(Page-level text extractions)
--------

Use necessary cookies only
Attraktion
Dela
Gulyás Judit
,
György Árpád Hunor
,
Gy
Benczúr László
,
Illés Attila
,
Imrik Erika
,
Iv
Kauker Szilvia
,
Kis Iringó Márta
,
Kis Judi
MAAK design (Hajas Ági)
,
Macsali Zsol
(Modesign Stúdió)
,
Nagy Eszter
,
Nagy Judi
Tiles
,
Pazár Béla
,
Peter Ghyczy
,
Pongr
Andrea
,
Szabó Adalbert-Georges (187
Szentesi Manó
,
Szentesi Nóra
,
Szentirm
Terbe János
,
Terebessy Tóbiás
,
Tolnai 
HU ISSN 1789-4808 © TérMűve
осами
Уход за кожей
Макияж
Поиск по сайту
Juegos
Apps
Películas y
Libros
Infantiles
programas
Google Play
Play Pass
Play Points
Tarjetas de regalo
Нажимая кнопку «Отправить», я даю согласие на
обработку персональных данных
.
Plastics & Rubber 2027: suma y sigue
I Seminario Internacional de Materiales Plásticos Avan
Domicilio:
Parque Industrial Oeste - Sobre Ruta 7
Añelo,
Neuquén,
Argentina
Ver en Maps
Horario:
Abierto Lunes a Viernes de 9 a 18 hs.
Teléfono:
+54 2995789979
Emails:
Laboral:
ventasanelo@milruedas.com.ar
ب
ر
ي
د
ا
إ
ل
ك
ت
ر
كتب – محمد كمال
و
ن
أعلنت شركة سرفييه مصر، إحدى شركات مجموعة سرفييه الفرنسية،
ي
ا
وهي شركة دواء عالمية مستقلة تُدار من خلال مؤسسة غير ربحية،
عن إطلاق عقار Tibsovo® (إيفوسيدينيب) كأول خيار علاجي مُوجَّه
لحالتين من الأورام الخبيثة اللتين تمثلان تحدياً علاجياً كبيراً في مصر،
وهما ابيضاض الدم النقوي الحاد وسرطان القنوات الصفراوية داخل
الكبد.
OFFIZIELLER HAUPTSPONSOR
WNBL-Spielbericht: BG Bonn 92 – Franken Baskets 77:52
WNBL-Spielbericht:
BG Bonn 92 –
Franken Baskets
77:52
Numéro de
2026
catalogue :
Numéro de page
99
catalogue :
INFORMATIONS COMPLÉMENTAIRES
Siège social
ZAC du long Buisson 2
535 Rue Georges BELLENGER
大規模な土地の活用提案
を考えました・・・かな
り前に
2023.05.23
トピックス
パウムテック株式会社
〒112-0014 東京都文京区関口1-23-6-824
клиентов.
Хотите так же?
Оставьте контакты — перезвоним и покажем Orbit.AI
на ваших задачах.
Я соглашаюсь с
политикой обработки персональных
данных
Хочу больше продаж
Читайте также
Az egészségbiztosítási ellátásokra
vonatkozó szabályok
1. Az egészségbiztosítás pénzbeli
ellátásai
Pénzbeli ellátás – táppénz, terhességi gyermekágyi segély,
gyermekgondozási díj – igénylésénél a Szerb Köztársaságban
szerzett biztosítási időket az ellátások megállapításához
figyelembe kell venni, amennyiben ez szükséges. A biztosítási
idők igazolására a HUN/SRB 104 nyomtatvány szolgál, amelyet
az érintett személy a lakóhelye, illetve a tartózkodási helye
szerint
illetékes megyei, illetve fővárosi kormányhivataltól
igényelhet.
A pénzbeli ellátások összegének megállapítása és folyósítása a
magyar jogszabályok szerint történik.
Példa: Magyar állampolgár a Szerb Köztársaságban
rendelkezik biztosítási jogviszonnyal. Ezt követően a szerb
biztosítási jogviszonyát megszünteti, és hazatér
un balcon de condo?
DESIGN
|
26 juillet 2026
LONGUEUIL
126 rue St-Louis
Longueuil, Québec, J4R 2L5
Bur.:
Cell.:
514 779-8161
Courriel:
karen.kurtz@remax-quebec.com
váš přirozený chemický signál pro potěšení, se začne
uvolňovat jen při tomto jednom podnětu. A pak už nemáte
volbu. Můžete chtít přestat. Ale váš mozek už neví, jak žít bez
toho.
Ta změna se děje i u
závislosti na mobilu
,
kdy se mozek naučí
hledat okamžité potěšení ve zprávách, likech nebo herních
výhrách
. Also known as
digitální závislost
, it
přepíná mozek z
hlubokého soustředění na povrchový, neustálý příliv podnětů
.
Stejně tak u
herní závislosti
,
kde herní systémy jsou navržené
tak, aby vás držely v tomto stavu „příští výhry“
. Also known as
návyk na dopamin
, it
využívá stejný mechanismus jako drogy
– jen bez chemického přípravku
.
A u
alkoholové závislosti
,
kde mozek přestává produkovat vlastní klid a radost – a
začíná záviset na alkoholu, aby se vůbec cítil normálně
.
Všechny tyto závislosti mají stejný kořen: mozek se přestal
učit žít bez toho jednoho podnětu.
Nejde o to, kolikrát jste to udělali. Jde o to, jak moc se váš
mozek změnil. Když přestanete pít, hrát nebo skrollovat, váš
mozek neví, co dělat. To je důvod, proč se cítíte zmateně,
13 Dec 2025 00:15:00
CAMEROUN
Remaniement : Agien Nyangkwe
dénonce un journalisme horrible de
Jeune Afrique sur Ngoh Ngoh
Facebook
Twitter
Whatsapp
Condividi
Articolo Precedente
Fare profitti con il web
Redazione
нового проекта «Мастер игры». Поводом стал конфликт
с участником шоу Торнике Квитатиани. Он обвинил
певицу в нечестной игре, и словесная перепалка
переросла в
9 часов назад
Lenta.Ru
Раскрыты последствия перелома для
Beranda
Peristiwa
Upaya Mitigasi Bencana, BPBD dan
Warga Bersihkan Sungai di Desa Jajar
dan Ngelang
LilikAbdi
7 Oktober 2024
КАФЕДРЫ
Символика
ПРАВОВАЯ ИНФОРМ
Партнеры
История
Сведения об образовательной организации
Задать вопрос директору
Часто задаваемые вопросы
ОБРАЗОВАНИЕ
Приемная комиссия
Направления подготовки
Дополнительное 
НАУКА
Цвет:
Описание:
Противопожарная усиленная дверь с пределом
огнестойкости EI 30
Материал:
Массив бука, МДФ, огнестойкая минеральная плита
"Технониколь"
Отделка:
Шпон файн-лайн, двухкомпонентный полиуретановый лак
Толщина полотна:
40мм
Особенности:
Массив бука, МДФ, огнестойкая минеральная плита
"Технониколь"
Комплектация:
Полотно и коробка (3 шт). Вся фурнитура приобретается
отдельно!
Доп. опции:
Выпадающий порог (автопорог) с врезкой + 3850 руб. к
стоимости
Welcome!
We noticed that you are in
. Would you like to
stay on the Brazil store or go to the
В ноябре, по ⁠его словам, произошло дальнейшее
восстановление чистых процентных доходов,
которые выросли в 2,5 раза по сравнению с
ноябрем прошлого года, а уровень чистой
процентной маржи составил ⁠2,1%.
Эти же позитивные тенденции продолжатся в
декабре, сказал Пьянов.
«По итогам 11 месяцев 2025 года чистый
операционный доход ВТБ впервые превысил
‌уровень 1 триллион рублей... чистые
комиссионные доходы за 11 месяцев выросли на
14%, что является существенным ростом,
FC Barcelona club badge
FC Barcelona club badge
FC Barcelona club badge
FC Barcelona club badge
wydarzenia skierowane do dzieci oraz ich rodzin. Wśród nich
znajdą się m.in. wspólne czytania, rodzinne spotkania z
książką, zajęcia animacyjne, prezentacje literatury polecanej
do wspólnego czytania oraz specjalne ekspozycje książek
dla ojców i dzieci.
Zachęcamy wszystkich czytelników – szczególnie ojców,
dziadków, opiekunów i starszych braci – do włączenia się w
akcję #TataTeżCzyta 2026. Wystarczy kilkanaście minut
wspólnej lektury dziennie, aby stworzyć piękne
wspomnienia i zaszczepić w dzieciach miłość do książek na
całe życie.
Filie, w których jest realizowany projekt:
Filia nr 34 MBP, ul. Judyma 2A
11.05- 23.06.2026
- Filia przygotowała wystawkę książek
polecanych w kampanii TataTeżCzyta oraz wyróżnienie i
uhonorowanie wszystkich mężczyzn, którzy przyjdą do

--------

Find out how many lines above hold "potěšení". Write only the number.

Response box:
2